WHAT THE TASK ASKS ->
In the entries below, go to the line containing "assign f4 = x2;" and repeat it along with every later line, exactly.

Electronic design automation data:
-- Opening Marker --

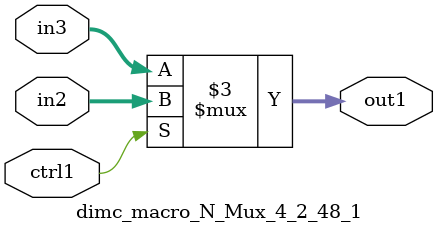
<source format=v>

`timescale 1ps / 1ps


module dimc_macro_N_Mux_4_2_48_1( in3, in2, ctrl1, out1 );

    input [3:0] in3;
    input [3:0] in2;
    input ctrl1;
    output [3:0] out1;
    reg [3:0] out1;

    
    // rtl_process:dimc_macro_N_Mux_4_2_48_1/dimc_macro_N_Mux_4_2_48_1_thread_1
    always @*
      begin : dimc_macro_N_Mux_4_2_48_1_thread_1
        case (ctrl1) 
          1'b1: 
            begin
              out1 = in2;
            end
          default: 
            begin
              out1 = in3;
            end
        endcase
      end

endmodule


</source>
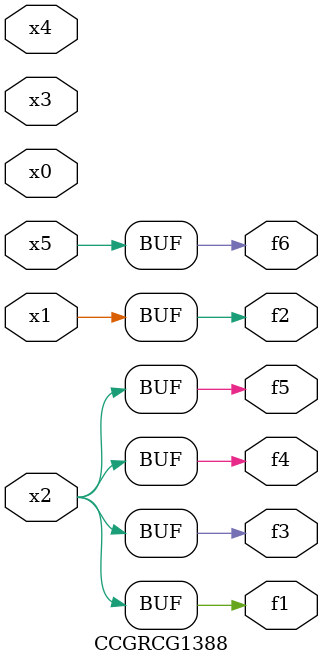
<source format=v>
module CCGRCG1388(
	input x0, x1, x2, x3, x4, x5,
	output f1, f2, f3, f4, f5, f6
);
	assign f1 = x2;
	assign f2 = x1;
	assign f3 = x2;
	assign f4 = x2;
	assign f5 = x2;
	assign f6 = x5;
endmodule

</source>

-- Closing Marker --

WRITTEN ANSWER ->
	assign f4 = x2;
	assign f5 = x2;
	assign f6 = x5;
endmodule

</source>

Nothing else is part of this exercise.